School breached Duty of Care owed to teacher
02/07/2022
Cunningham v Rochdale MBC [2021] EWCA Civ 1719
Teaching is one of the most respected professions in the world. It can be difficult, however, to keep teachers safe on the job, with almost a quarter (24%) experiencing physical violence from pupils at least once a week or more and 4% report being attacked on a daily basis. According to a report by the BBC, a lack of boundaries at home was singled out as the top reason for challenging, disruptive, or violent behaviour. The recent Court of Appeal case Cunningham v Rochdale MBC highlights the importance of a school conducting adequate risk assessments and following its own safety policies in health and safety incidents. The appeal failed, however, because the teacher, who had been badly injured by a second assault by the same pupil, was unable to show that the second attack would not have taken place if the required measures had taken place.
Background to the decision
The Appellant, A, was appealing against the dismissal of his negligence claim and claim for breach of statutory duty against the Respondent local education authority, R, which he brought after being assaulted at school by a pupil in November 2015.
A worked at a school for children who exhibited challenging behaviour outside of the mainstream education system. In 2012 the pupil who assaulted A joined the school. He was briefly excluded for assaulting A the first time and was excluded again a week later for assaulting another staff member.
After being excluded for the second time, the pupil was away from school for the half-term break. He underwent counselling and external training. On the first day back after half term, the pupil was asked to remain behind in class. He became angry and, without warning, punched A in the face, fracturing his cheekbone. A suffered a consequential psychiatric injury and retired from teaching.
At first instance, the judge accepted that the school had failed to carry out any formal risk assessment but was not persuaded that such an assessment would have altered the school’s approach to the pupil and his difficulties. He found that the teacher’s injury was not foreseeable and that, on the totality of the evidence, there was no breach of duty.
The main question for the appeal Court of Appeal was whether the failure to hold a return-to-school interview and a restorative justice meeting with the teacher after the first attack was a breach of duty in the light of the decision in Vaile v Havering LBC [2011] EWCA Civ 246, [2011] E.L.R. 274, [2011] 3 WLUK 406, and whether such a course of action would have prevented the second assault.
The decision in Vaile v Havering
In Vaile v Havering a child diagnosed with Autistic Spectrum Disorder (ASD) attacked a teacher. The Court stated that a system should have been in place to identify students with ASD and findings communicated to the teachers. Furthermore, the teacher had not been trained on how to deal with students with ASD. The Court concluded that if the student had been identified and training given to the teacher, the attack would not have taken place.

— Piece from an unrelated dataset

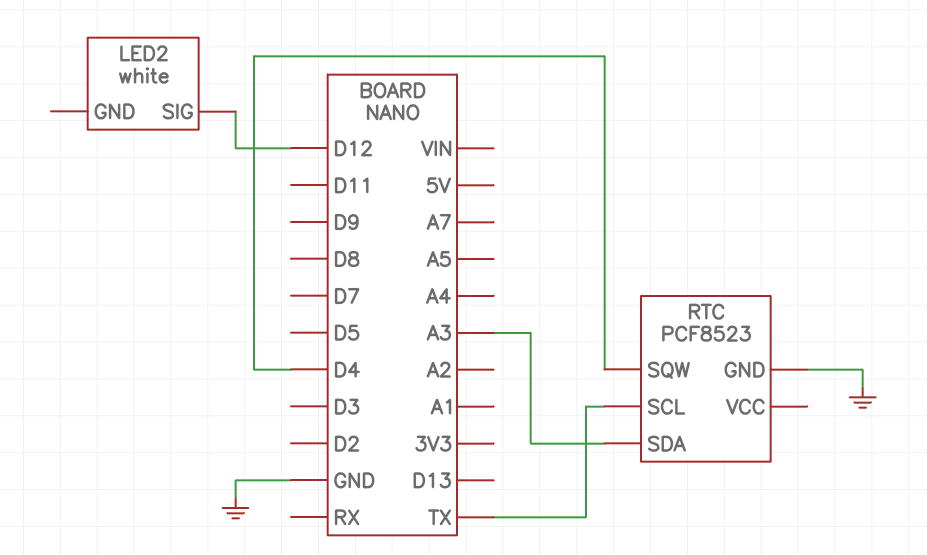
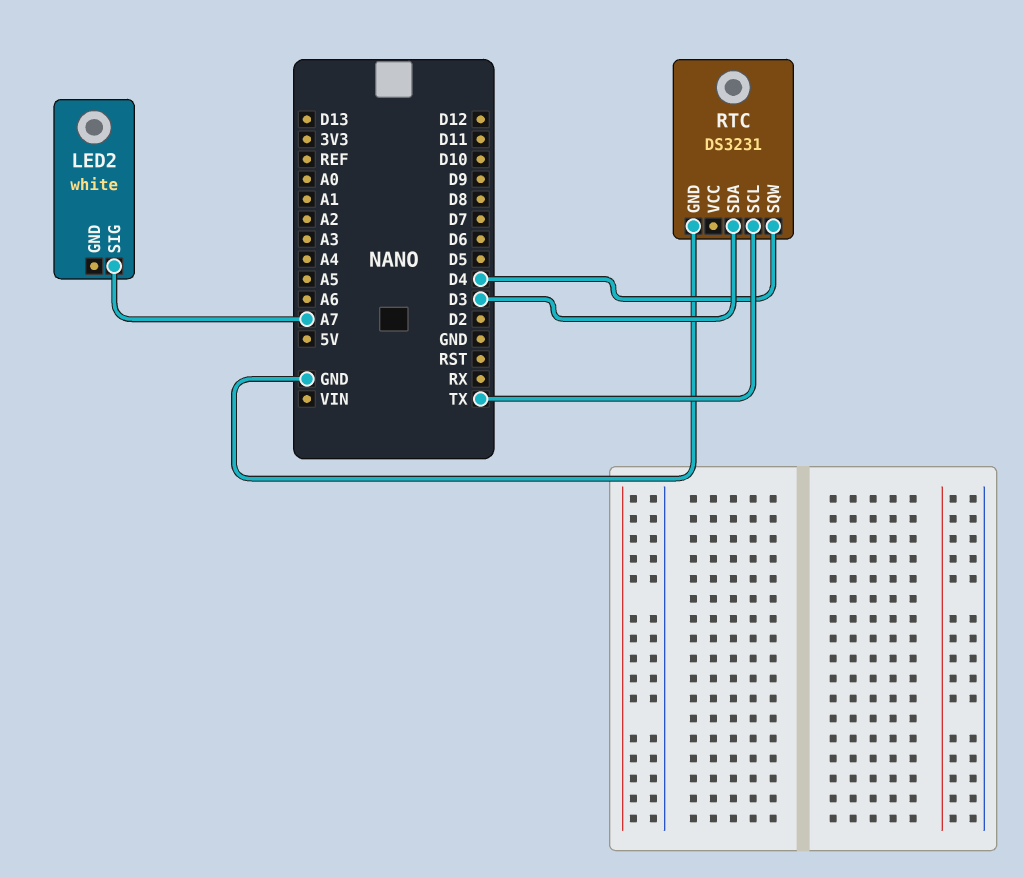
LED2 pin SIG: D12 -> A7
RTC: PCF8523 -> DS3231
RTC pin SDA: A3 -> D3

Lord Justice Longmore stated that:
“It may be difficult for Mrs Vaile to show precisely what she or the school could have done to avoid the incident if she had been appropriately instructed in suitable techniques for dealing with ASD children, but the probability is that, if proper care had been taken over the relevant three year period, she would not have met the injury she did”.
The Court of Appeal’s decision in Cunningham
The Court of Appeal dismissed the appeal. It confirmed that R owed a duty of care to provide A with a safe place and system in which to work. The relevant standard of care was that of a reasonable, prudent, and competent school. The second attack was reasonably foreseeable as a teacher being attacked by a pupil was an identified risk, and the first attack demonstrated that the pupil who committed both assaults was capable of violence. The fact that the school did not have a risk assessment was in breach of its duty of care. The Court emphasised that risk assessments should not be treated as a mere ‘tick-box exercise’. The school also failed to comply with its own policy to carry out a return to school interview and a restorative justice meeting. These failings resulted in a breach of R’s duty to A.
Despite the above finding, the appeal failed on causation grounds. The Court of Appeal distinguished Vaile on its facts and stated it had not created any new legal principles regarding causation. The prospect that the pupil would not have carried out the November assault if he had had a return to school interview and a restorative justice interview with the teacher was possible but not probable. The pupil had had extensive interventions throughout 2015, and none had prevented the November assault.
Final words
The case of Cunningham v Rochdale MBC and Vaile v Havering are well worth reading if you are in an industry in which violence against staff is commonplace. Undertaking appropriate and regular risk assessments and providing staff training on how to deal with the risk identified is an extremely important factor in protecting employees against violent assaults. Even if a breach of duty is established, however, the decision in Cunningham confirms that causation does not necessarily follow and must be proven in its own right.